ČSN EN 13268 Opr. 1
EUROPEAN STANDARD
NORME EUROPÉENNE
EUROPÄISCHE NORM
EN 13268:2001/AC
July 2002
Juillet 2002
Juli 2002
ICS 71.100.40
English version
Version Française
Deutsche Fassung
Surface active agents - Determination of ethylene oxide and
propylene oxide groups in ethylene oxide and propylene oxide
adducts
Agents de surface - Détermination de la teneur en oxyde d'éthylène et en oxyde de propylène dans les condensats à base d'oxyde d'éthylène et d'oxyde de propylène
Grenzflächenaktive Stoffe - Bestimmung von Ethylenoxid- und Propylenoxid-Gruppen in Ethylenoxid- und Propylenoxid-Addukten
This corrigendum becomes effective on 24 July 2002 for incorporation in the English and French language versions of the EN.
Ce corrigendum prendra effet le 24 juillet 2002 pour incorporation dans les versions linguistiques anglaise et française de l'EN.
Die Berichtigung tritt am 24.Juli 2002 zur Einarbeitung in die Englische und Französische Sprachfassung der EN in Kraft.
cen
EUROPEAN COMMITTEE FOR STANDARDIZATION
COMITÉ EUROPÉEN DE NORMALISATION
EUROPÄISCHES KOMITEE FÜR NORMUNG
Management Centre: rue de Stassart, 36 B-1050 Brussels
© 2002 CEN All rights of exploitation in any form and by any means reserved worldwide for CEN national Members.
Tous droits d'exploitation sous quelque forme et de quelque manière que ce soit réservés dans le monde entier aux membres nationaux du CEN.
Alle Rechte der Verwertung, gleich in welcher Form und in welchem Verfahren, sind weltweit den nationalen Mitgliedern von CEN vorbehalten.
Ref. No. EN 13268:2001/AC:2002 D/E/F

### Assignment
Return every entry verbatim.

### Task response
ČSN EN 13268 Opr. 1
EUROPEAN STANDARD
NORME EUROPÉENNE
EUROPÄISCHE NORM
EN 13268:2001/AC
July 2002
Juillet 2002
Juli 2002
ICS 71.100.40
English version
Version Française
Deutsche Fassung
Surface active agents - Determination of ethylene oxide and
propylene oxide groups in ethylene oxide and propylene oxide
adducts
Agents de surface - Détermination de la teneur en oxyde d'éthylène et en oxyde de propylène dans les condensats à base d'oxyde d'éthylène et d'oxyde de propylène
Grenzflächenaktive Stoffe - Bestimmung von Ethylenoxid- und Propylenoxid-Gruppen in Ethylenoxid- und Propylenoxid-Addukten
This corrigendum becomes effective on 24 July 2002 for incorporation in the English and French language versions of the EN.
Ce corrigendum prendra effet le 24 juillet 2002 pour incorporation dans les versions linguistiques anglaise et française de l'EN.
Die Berichtigung tritt am 24.Juli 2002 zur Einarbeitung in die Englische und Französische Sprachfassung der EN in Kraft.
cen
EUROPEAN COMMITTEE FOR STANDARDIZATION
COMITÉ EUROPÉEN DE NORMALISATION
EUROPÄISCHES KOMITEE FÜR NORMUNG
Management Centre: rue de Stassart, 36 B-1050 Brussels
© 2002 CEN All rights of exploitation in any form and by any means reserved worldwide for CEN national Members.
Tous droits d'exploitation sous quelque forme et de quelque manière que ce soit réservés dans le monde entier aux membres nationaux du CEN.
Alle Rechte der Verwertung, gleich in welcher Form und in welchem Verfahren, sind weltweit den nationalen Mitgliedern von CEN vorbehalten.
Ref. No. EN 13268:2001/AC:2002 D/E/F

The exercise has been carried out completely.